_Description of the task_
Would you print all of the entries exactly, please, but without their pictures?

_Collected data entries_
======

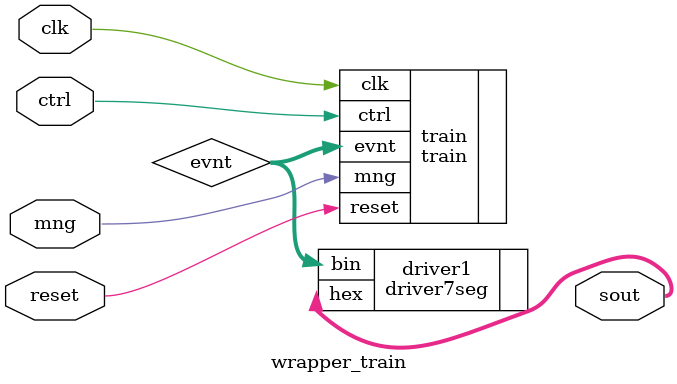
<source format=v>
module wrapper_train (
input clk, reset, ctrl, mng,
output [6*7-1:0] sout
);
wire [3:0] evnt;
train train
(
.clk(clk),
.reset(reset),
.ctrl(ctrl),
.mng(mng),
.evnt(evnt)
);
driver7seg driver1
(
.bin(evnt),
.hex(sout)
);
endmodule

</source>
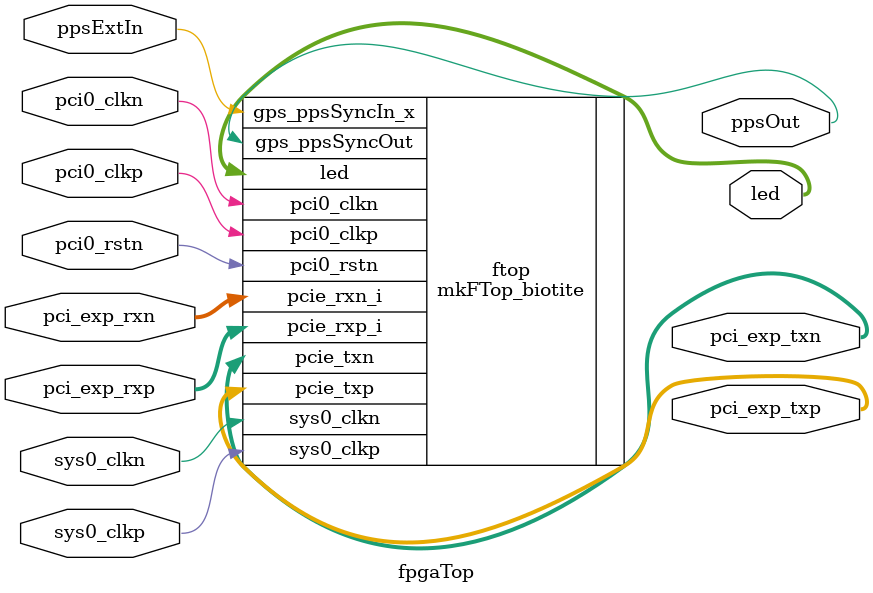
<source format=v>

module fpgaTop(
  input  wire        sys0_clkp,     // sys0 Clock +
  input  wire        sys0_clkn,     // sys0 Clock -
  input  wire        pci0_clkp,     // PCIe Clock +
  input  wire        pci0_clkn,     // PCIe Clock -
  input  wire        pci0_rstn,     // PCIe Reset
  output wire [7:0]  pci_exp_txp,   // PCIe lanes...
  output wire [7:0]  pci_exp_txn,
  input  wire [7:0]  pci_exp_rxp,
  input  wire [7:0]  pci_exp_rxn,
  output wire [2:0]  led,            // LEDs ml555
  input  wire        ppsExtIn,       // PPS in
  output wire        ppsOut          // PPS out
);

// Instance and connect mkFTop...
 mkFTop_biotite ftop(
  .sys0_clkp         (sys0_clkp),
  .sys0_clkn         (sys0_clkn),
  .pci0_clkp         (pci0_clkp),
  .pci0_clkn         (pci0_clkn),
  .pci0_rstn         (pci0_rstn),
  .pcie_rxp_i        (pci_exp_rxp),
  .pcie_rxn_i        (pci_exp_rxn),
  .pcie_txp          (pci_exp_txp),
  .pcie_txn          (pci_exp_txn),
  .led               (led),
  .gps_ppsSyncIn_x   (ppsExtIn),
  .gps_ppsSyncOut    (ppsOut) 
);

endmodule

</source>
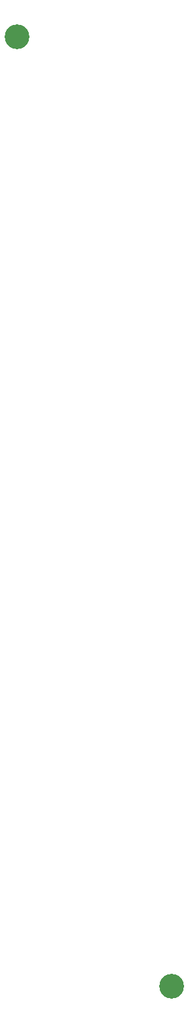
<source format=gbr>
%TF.GenerationSoftware,KiCad,Pcbnew,(6.0.2-0)*%
%TF.CreationDate,2022-04-19T15:29:32+02:00*%
%TF.ProjectId,blindeTaube,626c696e-6465-4546-9175-62652e6b6963,rev?*%
%TF.SameCoordinates,Original*%
%TF.FileFunction,NonPlated,1,2,NPTH,Drill*%
%TF.FilePolarity,Positive*%
%FSLAX46Y46*%
G04 Gerber Fmt 4.6, Leading zero omitted, Abs format (unit mm)*
G04 Created by KiCad (PCBNEW (6.0.2-0)) date 2022-04-19 15:29:32*
%MOMM*%
%LPD*%
G01*
G04 APERTURE LIST*
%TA.AperFunction,ComponentDrill*%
%ADD10C,3.200000*%
%TD*%
G04 APERTURE END LIST*
D10*
%TO.C,Mount1*%
X63652400Y-24688800D03*
%TO.C,Mount2*%
X83616800Y-147116800D03*
M02*

</source>
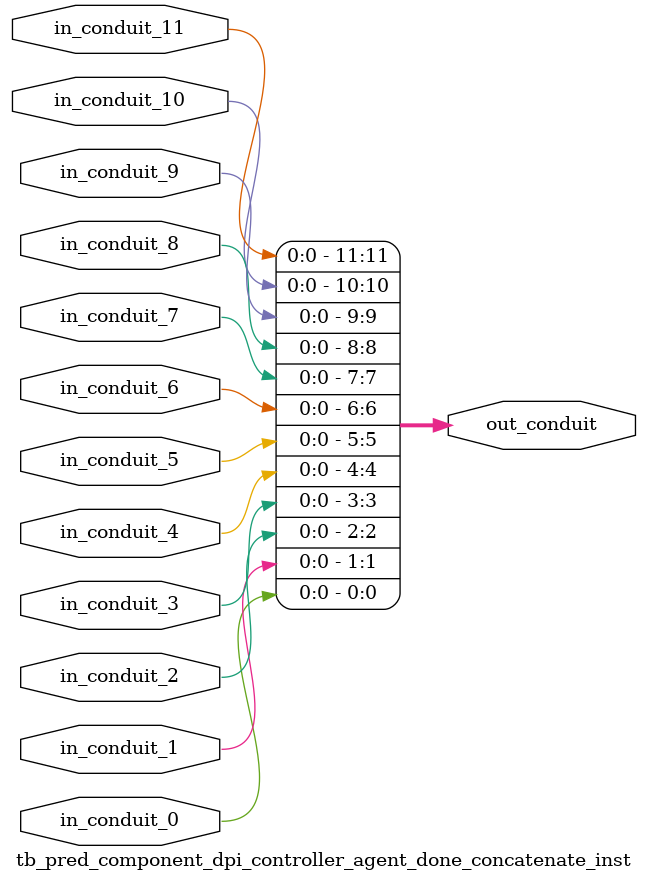
<source format=sv>





// --------------------------------------------------------------------------------
//| Avalon Concatenate Single-bit Conduits into a Multi-bit Conduit
// --------------------------------------------------------------------------------

// ------------------------------------------
// Generation parameters:
//   output_name:       tb_pred_component_dpi_controller_agent_done_concatenate_inst
//   multibit_width:    12
//
// ------------------------------------------

module tb_pred_component_dpi_controller_agent_done_concatenate_inst
#(
    parameter MULTIBIT_WIDTH = 12
)
(

// Interface: in_conduit_0
 input                    in_conduit_0,
// Interface: in_conduit_1
 input                    in_conduit_1,
// Interface: in_conduit_2
 input                    in_conduit_2,
// Interface: in_conduit_3
 input                    in_conduit_3,
// Interface: in_conduit_4
 input                    in_conduit_4,
// Interface: in_conduit_5
 input                    in_conduit_5,
// Interface: in_conduit_6
 input                    in_conduit_6,
// Interface: in_conduit_7
 input                    in_conduit_7,
// Interface: in_conduit_8
 input                    in_conduit_8,
// Interface: in_conduit_9
 input                    in_conduit_9,
// Interface: in_conduit_10
 input                    in_conduit_10,
// Interface: in_conduit_11
 input                    in_conduit_11,

// Interface: out_conduit
 output    [MULTIBIT_WIDTH-1:0]               out_conduit

);

   assign  out_conduit[0] = in_conduit_0;
   assign  out_conduit[1] = in_conduit_1;
   assign  out_conduit[2] = in_conduit_2;
   assign  out_conduit[3] = in_conduit_3;
   assign  out_conduit[4] = in_conduit_4;
   assign  out_conduit[5] = in_conduit_5;
   assign  out_conduit[6] = in_conduit_6;
   assign  out_conduit[7] = in_conduit_7;
   assign  out_conduit[8] = in_conduit_8;
   assign  out_conduit[9] = in_conduit_9;
   assign  out_conduit[10] = in_conduit_10;
   assign  out_conduit[11] = in_conduit_11;

endmodule //


</source>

======

_Result of this task_
<source format=v>
module wrapper_train (
input clk, reset, ctrl, mng,
output [6*7-1:0] sout
);
wire [3:0] evnt;
train train
(
.clk(clk),
.reset(reset),
.ctrl(ctrl),
.mng(mng),
.evnt(evnt)
);
driver7seg driver1
(
.bin(evnt),
.hex(sout)
);
endmodule

</source>
<source format=v>

module fpgaTop(
  input  wire        sys0_clkp,     // sys0 Clock +
  input  wire        sys0_clkn,     // sys0 Clock -
  input  wire        pci0_clkp,     // PCIe Clock +
  input  wire        pci0_clkn,     // PCIe Clock -
  input  wire        pci0_rstn,     // PCIe Reset
  output wire [7:0]  pci_exp_txp,   // PCIe lanes...
  output wire [7:0]  pci_exp_txn,
  input  wire [7:0]  pci_exp_rxp,
  input  wire [7:0]  pci_exp_rxn,
  output wire [2:0]  led,            // LEDs ml555
  input  wire        ppsExtIn,       // PPS in
  output wire        ppsOut          // PPS out
);

// Instance and connect mkFTop...
 mkFTop_biotite ftop(
  .sys0_clkp         (sys0_clkp),
  .sys0_clkn         (sys0_clkn),
  .pci0_clkp         (pci0_clkp),
  .pci0_clkn         (pci0_clkn),
  .pci0_rstn         (pci0_rstn),
  .pcie_rxp_i        (pci_exp_rxp),
  .pcie_rxn_i        (pci_exp_rxn),
  .pcie_txp          (pci_exp_txp),
  .pcie_txn          (pci_exp_txn),
  .led               (led),
  .gps_ppsSyncIn_x   (ppsExtIn),
  .gps_ppsSyncOut    (ppsOut) 
);

endmodule

</source>
<source format=gbr>
%TF.GenerationSoftware,KiCad,Pcbnew,(6.0.2-0)*%
%TF.CreationDate,2022-04-19T15:29:32+02:00*%
%TF.ProjectId,blindeTaube,626c696e-6465-4546-9175-62652e6b6963,rev?*%
%TF.SameCoordinates,Original*%
%TF.FileFunction,NonPlated,1,2,NPTH,Drill*%
%TF.FilePolarity,Positive*%
%FSLAX46Y46*%
G04 Gerber Fmt 4.6, Leading zero omitted, Abs format (unit mm)*
G04 Created by KiCad (PCBNEW (6.0.2-0)) date 2022-04-19 15:29:32*
%MOMM*%
%LPD*%
G01*
G04 APERTURE LIST*
%TA.AperFunction,ComponentDrill*%
%ADD10C,3.200000*%
%TD*%
G04 APERTURE END LIST*
D10*
%TO.C,Mount1*%
X63652400Y-24688800D03*
%TO.C,Mount2*%
X83616800Y-147116800D03*
M02*

</source>
<source format=sv>





// --------------------------------------------------------------------------------
//| Avalon Concatenate Single-bit Conduits into a Multi-bit Conduit
// --------------------------------------------------------------------------------

// ------------------------------------------
// Generation parameters:
//   output_name:       tb_pred_component_dpi_controller_agent_done_concatenate_inst
//   multibit_width:    12
//
// ------------------------------------------

module tb_pred_component_dpi_controller_agent_done_concatenate_inst
#(
    parameter MULTIBIT_WIDTH = 12
)
(

// Interface: in_conduit_0
 input                    in_conduit_0,
// Interface: in_conduit_1
 input                    in_conduit_1,
// Interface: in_conduit_2
 input                    in_conduit_2,
// Interface: in_conduit_3
 input                    in_conduit_3,
// Interface: in_conduit_4
 input                    in_conduit_4,
// Interface: in_conduit_5
 input                    in_conduit_5,
// Interface: in_conduit_6
 input                    in_conduit_6,
// Interface: in_conduit_7
 input                    in_conduit_7,
// Interface: in_conduit_8
 input                    in_conduit_8,
// Interface: in_conduit_9
 input                    in_conduit_9,
// Interface: in_conduit_10
 input                    in_conduit_10,
// Interface: in_conduit_11
 input                    in_conduit_11,

// Interface: out_conduit
 output    [MULTIBIT_WIDTH-1:0]               out_conduit

);

   assign  out_conduit[0] = in_conduit_0;
   assign  out_conduit[1] = in_conduit_1;
   assign  out_conduit[2] = in_conduit_2;
   assign  out_conduit[3] = in_conduit_3;
   assign  out_conduit[4] = in_conduit_4;
   assign  out_conduit[5] = in_conduit_5;
   assign  out_conduit[6] = in_conduit_6;
   assign  out_conduit[7] = in_conduit_7;
   assign  out_conduit[8] = in_conduit_8;
   assign  out_conduit[9] = in_conduit_9;
   assign  out_conduit[10] = in_conduit_10;
   assign  out_conduit[11] = in_conduit_11;

endmodule //


</source>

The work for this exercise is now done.